The full breakdown for damage is:
Code:
Damage Prob Result
2 2.8% No Injury
3 5.6% 4 HP, HT+0 check vs Stun
4 8.3% 8 HP, HT-10 check vs Stun
5 11.1% 12 HP, as above plus HT check to stay conscious each round*
6 13.9% 16 HP, as above
7 16.7% 20 HP, as above plus HT check to survive
8 13.9% 24 HP, as above
9 11.1% 28 HP, as above
10 8.3% 32 HP, as above plus 2nd HT check to survive
11 5.6% 36 HP, as above
12 2.8% 40 HP, as above plus 3rd HT check to survive
*I think this is at -1 at -1xHP, -2 at -2xHP, etc, but I'm not certain
Staying conscious requires either succeeding at the check vs stun or failing by less than 5. This is a given for 2 damage, requires a roll of 14 or less for 3 damage, and requires a roll of 3 or 4 (Critical Success) for 4 damage or more. That's 0.028 (1*0.028) + 0.051 (0.9074*0.056) + 0.017 (0.0185*0.916), or about a 9.6% chance of remaining conscious, not even considering the 50% (or less) chance of staying conscious each additional round 83.3% of the time (5 damage or higher).

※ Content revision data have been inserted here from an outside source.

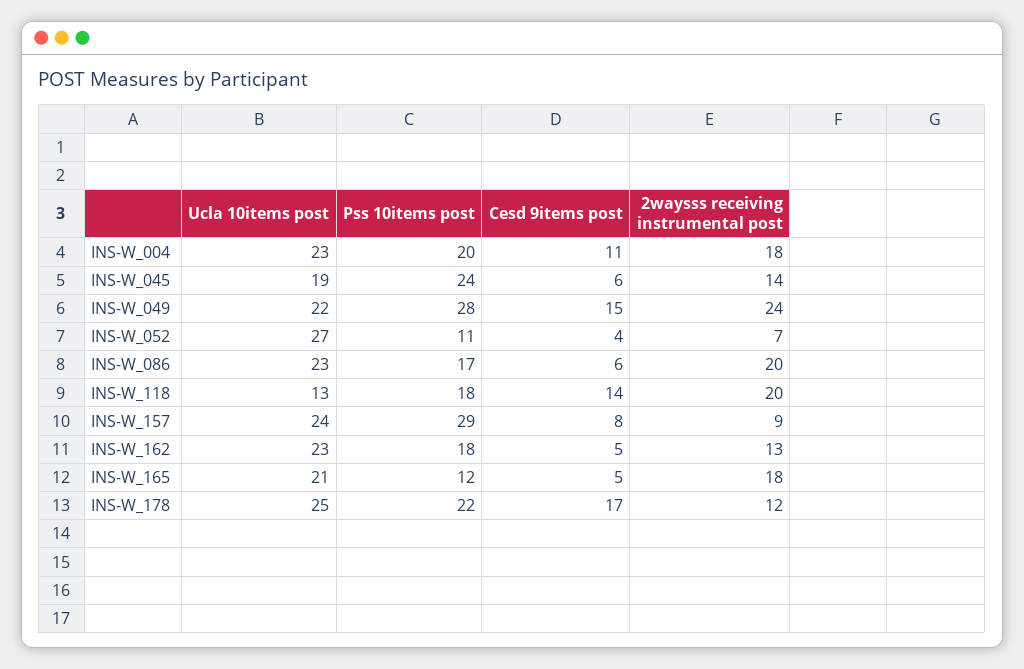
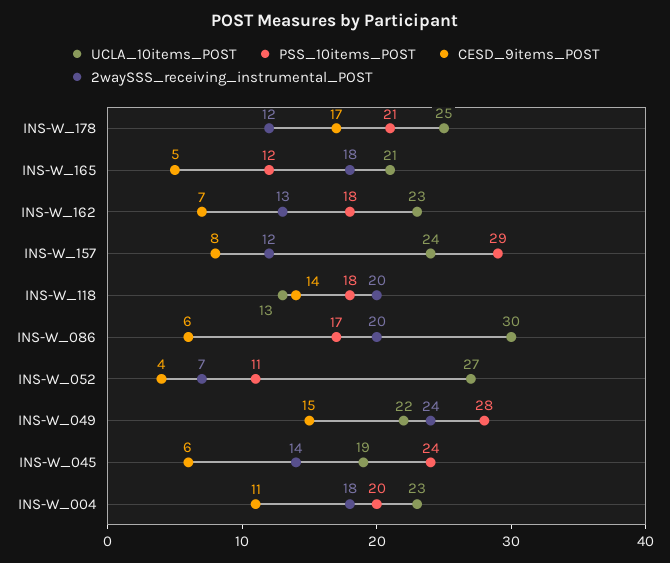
  {
    "Ucla 10items post": {
      "INS-W_004": 23,
      "INS-W_045": 19,
      "INS-W_049": 22,
      "INS-W_052": 27,
-     "INS-W_086": 23,
+     "INS-W_086": 30,
      "INS-W_118": 13,
      "INS-W_157": 24,
      "INS-W_162": 23,
      "INS-W_165": 21,
      "INS-W_178": 25
    },
    "Pss 10items post": {
      "INS-W_004": 20,
      "INS-W_045": 24,
      "INS-W_049": 28,
      "INS-W_052": 11,
      "INS-W_086": 17,
      "INS-W_118": 18,
      "INS-W_157": 29,
      "INS-W_162": 18,
      "INS-W_165": 12,
-     "INS-W_178": 22
+     "INS-W_178": 21
    },
    "Cesd 9items post": {
      "INS-W_004": 11,
      "INS-W_045": 6,
      "INS-W_049": 15,
      "INS-W_052": 4,
      "INS-W_086": 6,
      "INS-W_118": 14,
      "INS-W_157": 8,
-     "INS-W_162": 5,
+     "INS-W_162": 7,
      "INS-W_165": 5,
      "INS-W_178": 17
    },
    "2waysss receiving instrumental post": {
      "INS-W_004": 18,
      "INS-W_045": 14,
      "INS-W_049": 24,
      "INS-W_052": 7,
      "INS-W_086": 20,
      "INS-W_118": 20,
-     "INS-W_157": 9,
+     "INS-W_157": 12,
      "INS-W_162": 13,
      "INS-W_165": 18,
      "INS-W_178": 12
    }
  }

As for survival, that's a given (ignoring bleeding) between 2 and 6 HP, requires one roll of 10 or less between 7 and 9 HP, two rolls between 10 and 11, and 3 rolls at 12. Probability of survival is thus 0.583 (1*0.583) + 0.21 (0.5*0.417) + 0.035 (0.5*0.5*0.139) + 0.0035 (0.5*0.5*0.5*0.028), or about an 83% probability of survival.
So, less than 10% chance of staying awake, but 83% chance to not die outright. Both are probably higher than is realistic, of course, but at least the first isn't terribly off, and the second plummets when bleeding rules are used.